This is a follow-up to the ad interim fix in https://bugs.webkit.org/show_bug.cgi?id=38747. This bug report serves for the true fixing of JIT. JIT has been disabled for mingw-w64, but should be fixed somehow. It is a runtime crash when (I think) JIT is called in a program. The way I found the bug is opening a web page in the Qt browser demo or open a doc page in Assistant. Building Qt 4.7 with mingw-w64: https://trac.webkit.org/wiki/BuildingQtOnWindows#AWorksForMeStep-by-StepGuidetobuildingQtWebKitonWindowsusingmingw-w64w32 (Use the drangon build or the sezero_old build, because there are issues with the _new build concerning underscoring in JavaScriptCore/jit/JITStubs.cpp) PS: this bug should not block the release of 2.0 IMHO, this can be fixed later on. PS2: if the howto doesn't work for you, please inform me.
The Windows x64 uses different calling conventions and stack allocations. So, the cti*Trampolines have to be modified for Windows. I have a patch for this issue, but it should be tested on JS regression tests (at least).
Sorry to be so passive on the providing patches side, but here's something on the issue: Windows x64 does not provide underscores for symbol names, and recent mingw-w64 builds mirror that, and as a result (src/3rdparty/webkit/JavaScriptCore/jit/JITStubs.cpp): namespace JSC { -#if OS(DARWIN) || OS(WINDOWS) +#if OS(DARWIN) || (OS(WINDOWS) && !CPU(X86_64)) #define SYMBOL_STRING(name) "_" #name #else #define SYMBOL_STRING(name) #name #endif I don't know if it influences the runtime crashes, but this should be fixed for win64. This is also correct for MSVC (mingw-w64 devs assured me of that).

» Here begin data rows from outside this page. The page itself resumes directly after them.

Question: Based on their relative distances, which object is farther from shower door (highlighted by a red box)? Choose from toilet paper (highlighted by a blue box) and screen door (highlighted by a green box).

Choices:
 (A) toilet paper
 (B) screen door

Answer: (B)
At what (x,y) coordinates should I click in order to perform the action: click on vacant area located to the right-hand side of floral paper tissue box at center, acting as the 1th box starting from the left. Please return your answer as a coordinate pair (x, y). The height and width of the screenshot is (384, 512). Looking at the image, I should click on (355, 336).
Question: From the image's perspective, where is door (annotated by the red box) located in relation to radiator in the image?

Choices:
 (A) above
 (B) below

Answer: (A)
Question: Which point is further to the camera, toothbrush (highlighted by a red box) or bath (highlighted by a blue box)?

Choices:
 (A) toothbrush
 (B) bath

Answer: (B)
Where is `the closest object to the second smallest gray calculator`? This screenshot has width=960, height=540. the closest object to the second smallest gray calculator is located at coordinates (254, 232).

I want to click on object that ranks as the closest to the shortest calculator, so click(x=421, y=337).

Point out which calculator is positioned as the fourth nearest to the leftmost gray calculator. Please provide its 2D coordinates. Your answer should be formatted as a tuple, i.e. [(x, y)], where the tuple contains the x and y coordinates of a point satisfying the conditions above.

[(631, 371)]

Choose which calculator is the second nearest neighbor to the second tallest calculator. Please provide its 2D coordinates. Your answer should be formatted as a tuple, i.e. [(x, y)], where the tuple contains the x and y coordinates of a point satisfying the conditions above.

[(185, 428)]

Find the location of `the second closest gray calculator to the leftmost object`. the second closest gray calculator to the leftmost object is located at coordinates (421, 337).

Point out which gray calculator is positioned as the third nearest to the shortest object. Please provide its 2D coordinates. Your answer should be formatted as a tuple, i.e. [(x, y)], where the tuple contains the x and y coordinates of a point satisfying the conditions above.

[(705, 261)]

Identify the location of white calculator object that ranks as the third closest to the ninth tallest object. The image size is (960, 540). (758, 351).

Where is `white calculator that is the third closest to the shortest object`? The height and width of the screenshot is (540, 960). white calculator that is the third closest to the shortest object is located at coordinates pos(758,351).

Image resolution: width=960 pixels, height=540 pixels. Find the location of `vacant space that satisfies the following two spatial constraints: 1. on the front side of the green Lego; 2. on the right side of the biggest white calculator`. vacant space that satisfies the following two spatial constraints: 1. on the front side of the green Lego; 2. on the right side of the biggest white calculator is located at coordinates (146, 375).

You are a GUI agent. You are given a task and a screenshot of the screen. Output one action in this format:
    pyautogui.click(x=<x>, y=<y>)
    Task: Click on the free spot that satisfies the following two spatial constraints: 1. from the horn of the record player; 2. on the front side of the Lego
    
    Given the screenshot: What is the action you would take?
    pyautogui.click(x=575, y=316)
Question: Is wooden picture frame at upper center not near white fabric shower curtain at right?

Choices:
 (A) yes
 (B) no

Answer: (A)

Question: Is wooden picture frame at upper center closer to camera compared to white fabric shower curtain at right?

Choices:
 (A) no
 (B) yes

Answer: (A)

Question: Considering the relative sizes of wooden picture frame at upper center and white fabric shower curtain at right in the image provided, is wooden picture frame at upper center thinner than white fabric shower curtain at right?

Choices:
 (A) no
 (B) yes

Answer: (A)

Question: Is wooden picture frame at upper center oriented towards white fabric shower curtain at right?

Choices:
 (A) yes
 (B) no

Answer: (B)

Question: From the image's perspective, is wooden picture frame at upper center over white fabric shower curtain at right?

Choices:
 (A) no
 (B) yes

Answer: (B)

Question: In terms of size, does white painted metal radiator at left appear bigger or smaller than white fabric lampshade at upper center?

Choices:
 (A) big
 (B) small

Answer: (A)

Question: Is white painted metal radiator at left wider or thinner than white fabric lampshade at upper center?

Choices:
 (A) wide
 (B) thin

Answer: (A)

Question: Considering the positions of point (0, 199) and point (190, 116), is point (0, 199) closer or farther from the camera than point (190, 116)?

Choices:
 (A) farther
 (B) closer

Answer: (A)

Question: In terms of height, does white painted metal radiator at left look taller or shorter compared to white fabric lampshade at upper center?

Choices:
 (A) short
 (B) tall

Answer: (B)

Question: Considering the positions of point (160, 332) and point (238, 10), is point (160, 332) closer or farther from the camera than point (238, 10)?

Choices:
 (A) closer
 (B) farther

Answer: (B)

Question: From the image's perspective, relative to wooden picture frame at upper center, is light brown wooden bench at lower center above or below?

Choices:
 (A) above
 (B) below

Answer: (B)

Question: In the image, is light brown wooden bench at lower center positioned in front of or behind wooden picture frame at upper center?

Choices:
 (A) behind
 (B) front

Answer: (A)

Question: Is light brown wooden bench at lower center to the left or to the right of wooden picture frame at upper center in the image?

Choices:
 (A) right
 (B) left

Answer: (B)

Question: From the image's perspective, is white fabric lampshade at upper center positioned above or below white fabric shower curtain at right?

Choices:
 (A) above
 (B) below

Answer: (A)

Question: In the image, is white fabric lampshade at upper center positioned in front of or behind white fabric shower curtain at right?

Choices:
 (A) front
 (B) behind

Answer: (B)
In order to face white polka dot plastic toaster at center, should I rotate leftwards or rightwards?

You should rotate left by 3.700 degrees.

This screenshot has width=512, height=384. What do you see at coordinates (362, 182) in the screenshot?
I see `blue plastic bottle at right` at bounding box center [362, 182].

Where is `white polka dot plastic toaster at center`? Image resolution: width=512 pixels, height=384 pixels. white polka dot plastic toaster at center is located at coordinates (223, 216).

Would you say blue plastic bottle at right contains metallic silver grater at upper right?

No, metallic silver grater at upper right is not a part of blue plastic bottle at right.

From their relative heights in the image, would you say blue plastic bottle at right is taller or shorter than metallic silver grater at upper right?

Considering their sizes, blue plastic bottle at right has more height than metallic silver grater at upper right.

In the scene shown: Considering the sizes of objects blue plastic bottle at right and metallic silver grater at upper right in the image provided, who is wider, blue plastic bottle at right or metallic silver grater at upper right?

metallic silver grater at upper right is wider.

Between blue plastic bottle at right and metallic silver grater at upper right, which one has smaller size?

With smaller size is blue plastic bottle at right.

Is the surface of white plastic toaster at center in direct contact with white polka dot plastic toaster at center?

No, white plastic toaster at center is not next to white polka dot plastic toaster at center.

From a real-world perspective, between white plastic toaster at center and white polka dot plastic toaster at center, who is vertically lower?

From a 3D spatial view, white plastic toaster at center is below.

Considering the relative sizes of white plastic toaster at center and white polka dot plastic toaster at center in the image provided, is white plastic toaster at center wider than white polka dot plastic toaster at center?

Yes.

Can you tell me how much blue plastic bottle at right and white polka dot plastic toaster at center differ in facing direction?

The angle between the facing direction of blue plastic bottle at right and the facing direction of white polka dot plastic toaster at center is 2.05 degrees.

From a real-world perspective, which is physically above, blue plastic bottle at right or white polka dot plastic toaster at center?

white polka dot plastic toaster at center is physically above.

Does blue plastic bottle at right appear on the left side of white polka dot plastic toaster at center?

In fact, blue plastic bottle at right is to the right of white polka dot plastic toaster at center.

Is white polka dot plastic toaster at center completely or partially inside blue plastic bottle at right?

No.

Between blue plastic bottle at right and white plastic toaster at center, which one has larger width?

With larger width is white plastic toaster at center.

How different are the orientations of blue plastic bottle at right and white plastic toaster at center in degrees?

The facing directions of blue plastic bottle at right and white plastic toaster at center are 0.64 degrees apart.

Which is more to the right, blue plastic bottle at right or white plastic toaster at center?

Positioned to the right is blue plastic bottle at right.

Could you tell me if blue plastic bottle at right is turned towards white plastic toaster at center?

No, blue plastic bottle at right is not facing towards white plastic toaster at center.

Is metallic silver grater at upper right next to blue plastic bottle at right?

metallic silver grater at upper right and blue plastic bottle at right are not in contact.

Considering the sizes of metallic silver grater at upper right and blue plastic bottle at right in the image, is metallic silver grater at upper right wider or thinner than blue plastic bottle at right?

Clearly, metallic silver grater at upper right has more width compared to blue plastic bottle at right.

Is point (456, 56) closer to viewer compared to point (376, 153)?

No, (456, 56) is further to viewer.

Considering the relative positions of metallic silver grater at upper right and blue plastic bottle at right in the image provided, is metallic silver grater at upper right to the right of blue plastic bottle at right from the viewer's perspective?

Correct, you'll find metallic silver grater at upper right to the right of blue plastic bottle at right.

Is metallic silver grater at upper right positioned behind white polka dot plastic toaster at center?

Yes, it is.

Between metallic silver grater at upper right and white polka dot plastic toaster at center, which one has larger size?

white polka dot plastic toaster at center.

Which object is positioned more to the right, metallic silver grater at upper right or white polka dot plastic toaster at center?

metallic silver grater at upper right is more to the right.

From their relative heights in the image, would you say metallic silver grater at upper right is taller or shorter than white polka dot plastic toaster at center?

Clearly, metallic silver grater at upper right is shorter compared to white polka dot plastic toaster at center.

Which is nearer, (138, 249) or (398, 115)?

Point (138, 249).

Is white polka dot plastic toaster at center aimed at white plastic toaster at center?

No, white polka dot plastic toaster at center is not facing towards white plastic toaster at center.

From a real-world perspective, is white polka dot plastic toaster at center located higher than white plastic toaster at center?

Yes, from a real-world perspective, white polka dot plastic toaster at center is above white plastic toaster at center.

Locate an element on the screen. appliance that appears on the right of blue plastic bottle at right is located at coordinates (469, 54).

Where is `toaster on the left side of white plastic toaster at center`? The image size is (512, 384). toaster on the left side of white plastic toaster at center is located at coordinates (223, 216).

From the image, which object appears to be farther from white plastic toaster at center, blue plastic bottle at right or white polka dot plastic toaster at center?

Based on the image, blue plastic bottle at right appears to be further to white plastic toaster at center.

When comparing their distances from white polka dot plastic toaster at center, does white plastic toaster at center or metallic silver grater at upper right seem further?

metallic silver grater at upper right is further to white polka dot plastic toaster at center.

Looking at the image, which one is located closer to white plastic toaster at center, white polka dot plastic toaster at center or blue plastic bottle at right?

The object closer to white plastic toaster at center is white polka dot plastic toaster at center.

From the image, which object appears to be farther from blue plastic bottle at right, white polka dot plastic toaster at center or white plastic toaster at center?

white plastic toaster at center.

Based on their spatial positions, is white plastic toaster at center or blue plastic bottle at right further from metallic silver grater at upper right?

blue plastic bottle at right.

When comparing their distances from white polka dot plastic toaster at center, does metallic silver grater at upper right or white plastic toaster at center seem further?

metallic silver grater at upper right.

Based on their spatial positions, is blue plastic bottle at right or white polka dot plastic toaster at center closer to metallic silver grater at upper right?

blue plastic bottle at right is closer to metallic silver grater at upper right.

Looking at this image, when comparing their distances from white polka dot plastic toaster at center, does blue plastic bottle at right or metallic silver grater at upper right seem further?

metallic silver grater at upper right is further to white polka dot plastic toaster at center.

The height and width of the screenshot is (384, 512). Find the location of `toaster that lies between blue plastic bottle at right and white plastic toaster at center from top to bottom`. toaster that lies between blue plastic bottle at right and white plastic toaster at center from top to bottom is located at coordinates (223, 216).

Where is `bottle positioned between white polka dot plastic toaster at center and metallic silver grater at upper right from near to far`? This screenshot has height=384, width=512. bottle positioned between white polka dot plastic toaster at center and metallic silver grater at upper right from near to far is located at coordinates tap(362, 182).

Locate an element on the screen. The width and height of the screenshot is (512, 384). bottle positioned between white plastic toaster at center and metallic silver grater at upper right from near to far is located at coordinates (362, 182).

I can confirm this is still occurring with QtWebKit 2.2 branch (http://gitorious.org/+qtwebkit-developers/webkit/qtwebkit/trees/qtwebkit-2.2) after applying patch from https://bugs.webkit.org/show_bug.cgi?id=61235. JIT seems to have been enabled for MinGW-w64. Perhaps it should be disabled again.
Disabling JIT on MinGW-w64 fixes the crash but JavaScript becomes unbearably slow. Acid3 Test takes a long time to run.
There is also lag in MinGW-w64 when middle-clicking to auto-scroll. It takes 1 second to change the cursor icon. Moving the cursor to auto-scroll the page is then also very slow. It updates, pauses for a second, updates, etc.
I don't think any port of WebKit officially supports MinGW-w64. Patches are welcome. But nobody is actively working on this.
I don't think there's anything truly specific about mingw-w64. There's just no Windows x64 implementation as @Gabor Loki said. By the way: how is that patch coming along, Mr. Gabor Loki?
Ruben, does the auto-scroll lag for you on MinGW-w64? What compiler do you use?
Ohh, sorry. I just plain forgot this bug. If I have time, will look into it this or next week.
I use only compilers on the mingw-w64 website, currently my own brew of GCC 4.6, native Windows x64: http://sourceforge.net/projects/mingw-w64/files/Toolchains%20targetting%20Win64/Personal%20Builds/rubenvb/ One directory level up, there's also a high quality build for GCC 4.5 and 4.4 by sezero, which I used before I got mine built. I must admit I don't have the WebKit source tree on my PC anymore (I reported this bug a long time ago...). I'll be sure to test the fix once Mr. Loki has had a chance to work on it.